Il faudrait à ce niveau distinguer deux questions dans le discours d’Al-Qaïda, à savoir: Le discours djihadiste d’une part, et le discours sur le djihad d’autre part. Dans le premier cas, il est question d’un discours oratoire et belliqueux qui fait la propagande du combat. Dans l’autre cas, le discours véhicule un contenu stratégique djihadiste explicite, car il révèle les voies et les moyens à suivre pour participer réellement à la bataille.

Il est clair que le discours terroriste se caractérise par une somme d’arguments et de preuves disponibles dans presque tous ses sermons, ce qui signifie que nous sommes confrontés à un discours explicatif explicite, qui fournit une série de preuves, d'arguments et de démonstrations, visant à planifier et justifier la mission du djihad à un public cible spécifique. Sur cette base, nous pouvons affirmer qu’il s'agit d’un discours en chaîne, où tous les éléments sont interdépendants, et qui perd sa cohésion si l’un de ces chainons est rompu.

La rhétorique terroriste est une sorte d’allégation grandiloquente qui cherche à prouver ses assertions, étayer ses arguments, conforter ses partisans supposés et polémiquer avec les indécis, visant par là à unir ses destinataires face à une menace permanente.

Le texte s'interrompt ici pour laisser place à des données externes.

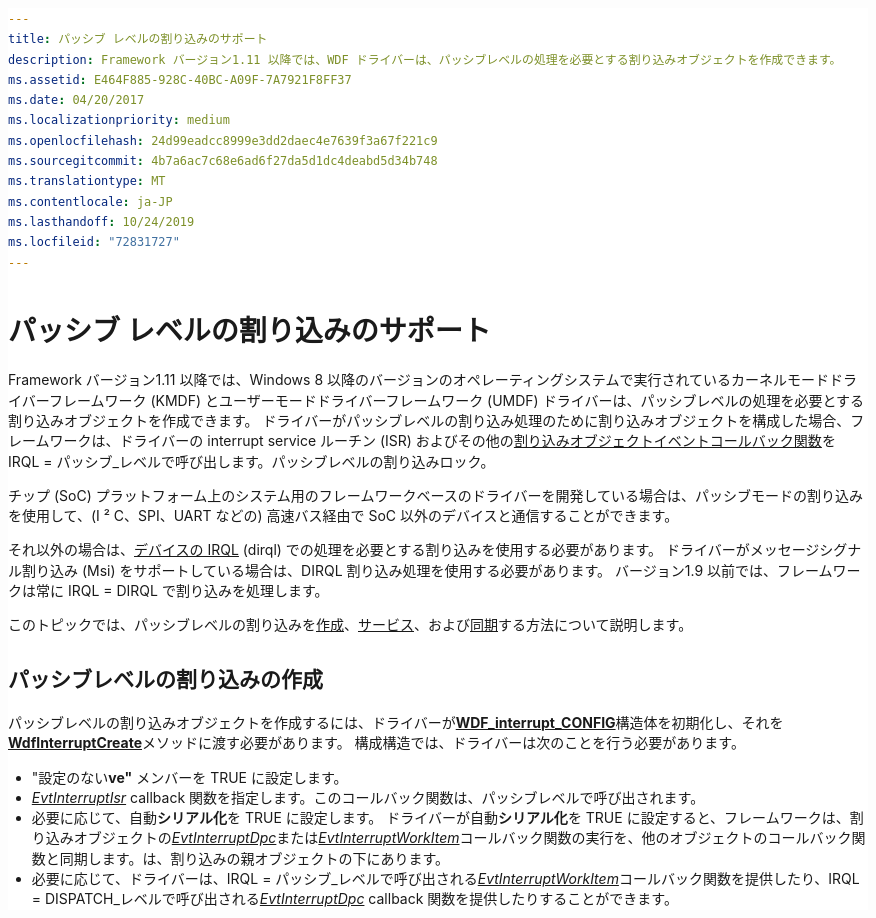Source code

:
 ```yaml
---
title: パッシブ レベルの割り込みのサポート
description: Framework バージョン1.11 以降では、WDF ドライバーは、パッシブレベルの処理を必要とする割り込みオブジェクトを作成できます。
ms.assetid: E464F885-928C-40BC-A09F-7A7921F8FF37
ms.date: 04/20/2017
ms.localizationpriority: medium
ms.openlocfilehash: 24d99eadcc8999e3dd2daec4e7639f3a67f221c9
ms.sourcegitcommit: 4b7a6ac7c68e6ad6f27da5d1dc4deabd5d34b748
ms.translationtype: MT
ms.contentlocale: ja-JP
ms.lasthandoff: 10/24/2019
ms.locfileid: "72831727"
---
```

# <a name="supporting-passive-level-interrupts"></a>パッシブ レベルの割り込みのサポート


Framework バージョン1.11 以降では、Windows 8 以降のバージョンのオペレーティングシステムで実行されているカーネルモードドライバーフレームワーク (KMDF) とユーザーモードドライバーフレームワーク (UMDF) ドライバーは、パッシブレベルの処理を必要とする割り込みオブジェクトを作成できます。 ドライバーがパッシブレベルの割り込み処理のために割り込みオブジェクトを構成した場合、フレームワークは、ドライバーの interrupt service ルーチン (ISR) およびその他の[割り込みオブジェクトイベントコールバック関数](https://docs.microsoft.com/windows-hardware/drivers/ddi/wdfinterrupt/)を IRQL = パッシブ\_レベルで呼び出します。パッシブレベルの割り込みロック。

チップ (SoC) プラットフォーム上のシステム用のフレームワークベースのドライバーを開発している場合は、パッシブモードの割り込みを使用して、(I ² C、SPI、UART などの) 高速バス経由で SoC 以外のデバイスと通信することができます。

それ以外の場合は、[デバイスの IRQL](creating-an-interrupt-object.md) (dirql) での処理を必要とする割り込みを使用する必要があります。 ドライバーがメッセージシグナル割り込み (Msi) をサポートしている場合は、DIRQL 割り込み処理を使用する必要があります。 バージョン1.9 以前では、フレームワークは常に IRQL = DIRQL で割り込みを処理します。

このトピックでは、パッシブレベルの割り込みを[作成](#creating-a-passive-level-interrupt)、[サービス](#servicing)、および[同期](#synchronizing)する方法について説明します。

## <a name="creating-a-passive-level-interrupt"></a>パッシブレベルの割り込みの作成


パッシブレベルの割り込みオブジェクトを作成するには、ドライバーが[**WDF\_interrupt\_CONFIG**](https://docs.microsoft.com/windows-hardware/drivers/ddi/wdfinterrupt/ns-wdfinterrupt-_wdf_interrupt_config)構造体を初期化し、それを[**WdfInterruptCreate**](https://docs.microsoft.com/windows-hardware/drivers/ddi/wdfinterrupt/nf-wdfinterrupt-wdfinterruptcreate)メソッドに渡す必要があります。 構成構造では、ドライバーは次のことを行う必要があります。

-   "設定のない**ve"** メンバーを TRUE に設定します。
-   [*EvtInterruptIsr*](https://docs.microsoft.com/windows-hardware/drivers/ddi/wdfinterrupt/nc-wdfinterrupt-evt_wdf_interrupt_isr) callback 関数を指定します。このコールバック関数は、パッシブレベルで呼び出されます。
-   必要に応じて、自動**シリアル化**を TRUE に設定します。 ドライバーが自動**シリアル化**を TRUE に設定すると、フレームワークは、割り込みオブジェクトの[*EvtInterruptDpc*](https://docs.microsoft.com/windows-hardware/drivers/ddi/wdfinterrupt/nc-wdfinterrupt-evt_wdf_interrupt_dpc)または[*EvtInterruptWorkItem*](https://docs.microsoft.com/windows-hardware/drivers/ddi/wdfinterrupt/nc-wdfinterrupt-evt_wdf_interrupt_workitem)コールバック関数の実行を、他のオブジェクトのコールバック関数と同期します。は、割り込みの親オブジェクトの下にあります。
-   必要に応じて、ドライバーは、IRQL = パッシブ\_レベルで呼び出される[*EvtInterruptWorkItem*](https://docs.microsoft.com/windows-hardware/drivers/ddi/wdfinterrupt/nc-wdfinterrupt-evt_wdf_interrupt_workitem)コールバック関数を提供したり、IRQL = DISPATCH\_レベルで呼び出される[*EvtInterruptDpc*](https://docs.microsoft.com/windows-hardware/drivers/ddi/wdfinterrupt/nc-wdfinterrupt-evt_wdf_interrupt_dpc) callback 関数を提供したりすることができます。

En conclusion, il est possible de dire que la rhétorique terroriste d’Al-Qaïda se résume en un message qui se porte responsable de défendre la nation tout entière, sans que quiconque ne le lui demande! Il implique l’autre (le destinataire ou le public) et lui impose une responsabilité qui ne lui incombe pas. De même, ce discours est un cercle vicieux, qui part de la religion et se recroqueville sur elle, tout en s'efforçant de sanctifier l’histoire de la nation islamique dans le but de séduire son public et de dénaturer ses idées pour servir ses propres intérêts.